We’re pushing the wine very hard. We have 30-plus vineyards, mostly in California, Oregon and Washington State that have now been under contract for 10 years. This list keeps growing as well. We’re buying about 400 tons of grapes in total between all of our locations, and we take our relationships with the vineyards very seriously.

We have the ability to pick our Pinot Noir from the best terroir in this country. We get it from three or four different vineyards from the Willamette Valley in Oregon, two in the Russian River and a couple on the Sonoma coast.

We get Cabernet from Napa Valley and from at least three of four different vineyards all the way up to the Walla Walla region in Washington State.

We get Riesling from the Finger Lakes in New York State. We have the luxury of going there often to enhance our relationships with farmers and wine growers.

We have a very serious head winemaker in New York and each location has its own winemakers who report in to the head winemaker.

We also have a full list of wines from around the globe that we don’t produce. We give tremendous respect to the terroir in Burgundy or Barolo or the Rioja in Spain. Minimally, our lists are about 500 SKUs from wines all over the globe – the list of New York wine is over 120 alone. We’re very proud to have such a fine wine list.

Because of our fanatical attention to being a wine promoter, wine is about 75 percent of all of our beverage sales in terms of a mix, which is very rare – certainly for any entertainment venue.

Is there consistency among the various City Winery locations?

We’re in six cities now and adding our seventh next year. One might think there would be a different customer profile in Atlanta or Nashville. In reality, we see there is a sophisticated cosmopolitan customer who lives in these major urban locations and who shares an overlapping interest in the buzz around Rose or the intricacies of Pinot Noir.

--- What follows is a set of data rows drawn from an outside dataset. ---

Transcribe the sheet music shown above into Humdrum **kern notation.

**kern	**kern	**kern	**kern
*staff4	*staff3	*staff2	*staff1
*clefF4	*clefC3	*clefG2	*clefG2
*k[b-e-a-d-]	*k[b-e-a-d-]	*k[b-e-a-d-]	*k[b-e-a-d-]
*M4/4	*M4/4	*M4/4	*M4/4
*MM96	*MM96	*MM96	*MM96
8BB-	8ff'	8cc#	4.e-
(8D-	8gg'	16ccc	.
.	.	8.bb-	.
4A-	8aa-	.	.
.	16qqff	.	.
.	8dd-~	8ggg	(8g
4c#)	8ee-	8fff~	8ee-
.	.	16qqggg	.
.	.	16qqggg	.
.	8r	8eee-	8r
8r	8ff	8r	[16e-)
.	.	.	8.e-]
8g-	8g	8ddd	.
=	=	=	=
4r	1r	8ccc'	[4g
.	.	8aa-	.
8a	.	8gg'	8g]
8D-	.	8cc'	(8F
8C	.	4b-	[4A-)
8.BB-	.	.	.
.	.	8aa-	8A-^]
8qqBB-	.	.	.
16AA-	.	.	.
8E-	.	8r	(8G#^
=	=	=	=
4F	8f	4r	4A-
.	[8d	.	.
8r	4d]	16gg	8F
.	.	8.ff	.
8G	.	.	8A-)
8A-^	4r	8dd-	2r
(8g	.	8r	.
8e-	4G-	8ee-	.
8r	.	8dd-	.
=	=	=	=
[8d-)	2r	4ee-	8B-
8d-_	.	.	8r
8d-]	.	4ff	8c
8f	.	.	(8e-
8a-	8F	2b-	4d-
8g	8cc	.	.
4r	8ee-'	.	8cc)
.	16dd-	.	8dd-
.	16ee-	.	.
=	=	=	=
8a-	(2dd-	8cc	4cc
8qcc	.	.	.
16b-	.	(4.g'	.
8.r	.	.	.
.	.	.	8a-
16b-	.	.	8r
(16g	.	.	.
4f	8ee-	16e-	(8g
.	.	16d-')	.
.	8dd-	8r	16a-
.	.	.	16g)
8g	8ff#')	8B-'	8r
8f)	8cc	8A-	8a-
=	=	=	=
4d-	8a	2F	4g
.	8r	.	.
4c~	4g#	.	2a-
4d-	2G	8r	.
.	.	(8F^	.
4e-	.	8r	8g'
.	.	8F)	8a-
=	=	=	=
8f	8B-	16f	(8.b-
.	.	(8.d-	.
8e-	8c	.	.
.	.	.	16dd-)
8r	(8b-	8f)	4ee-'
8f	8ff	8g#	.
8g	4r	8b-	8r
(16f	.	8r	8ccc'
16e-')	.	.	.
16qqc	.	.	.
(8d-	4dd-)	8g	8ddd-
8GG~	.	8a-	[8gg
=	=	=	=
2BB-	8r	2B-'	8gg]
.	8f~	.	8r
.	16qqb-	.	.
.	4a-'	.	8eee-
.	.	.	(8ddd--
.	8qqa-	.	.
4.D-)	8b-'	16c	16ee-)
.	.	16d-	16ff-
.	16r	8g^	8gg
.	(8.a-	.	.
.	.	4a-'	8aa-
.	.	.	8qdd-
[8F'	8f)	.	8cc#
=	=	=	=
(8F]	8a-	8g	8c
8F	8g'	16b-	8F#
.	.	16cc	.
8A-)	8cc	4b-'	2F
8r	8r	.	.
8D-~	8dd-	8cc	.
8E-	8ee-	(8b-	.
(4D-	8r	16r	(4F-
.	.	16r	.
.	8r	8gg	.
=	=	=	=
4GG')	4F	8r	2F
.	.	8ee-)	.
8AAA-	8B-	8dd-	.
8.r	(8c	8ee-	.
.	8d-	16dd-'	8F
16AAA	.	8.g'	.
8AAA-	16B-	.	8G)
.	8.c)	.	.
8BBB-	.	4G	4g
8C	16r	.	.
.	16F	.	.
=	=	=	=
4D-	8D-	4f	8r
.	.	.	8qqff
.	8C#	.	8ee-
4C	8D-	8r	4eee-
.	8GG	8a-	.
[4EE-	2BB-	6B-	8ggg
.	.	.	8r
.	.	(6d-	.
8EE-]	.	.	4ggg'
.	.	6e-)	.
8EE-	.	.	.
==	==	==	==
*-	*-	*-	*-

There is some consistency to the environments we have created through our material choices and our design, such as how one walks past the barrels.

Has it been difficult to find the talent you need and are you offering career opportunities for your employees?

We are trying to build careers. There is no question that in the service industry, we traditionally have a lot of turnover, especially in New York. We often hear the old story of the starving artist who is waiting tables until their break - all of that is true.

We’re obsessed with trying to develop a career path even though we acknowledge that most people are not going to be in this for their careers. We want to at least be able to give them the tools that would allow them to and, hopefully, they will stay with us longer. We want to have the longest retention possible.

When someone is hired, from day one, they’re given a copy of Danny Meyer’s book Setting the Table on enlightened hospitality. I’m up to around 2,000 copies that I’ve purchased. I believe his approach to hospitality is something we live by and aspire to, and it is very much a part of our corporate DNA.

We also feel like we have two legs up on a typical restaurant or hospitality venue in that there is a lot of overlap between the culinary world and those in the music world.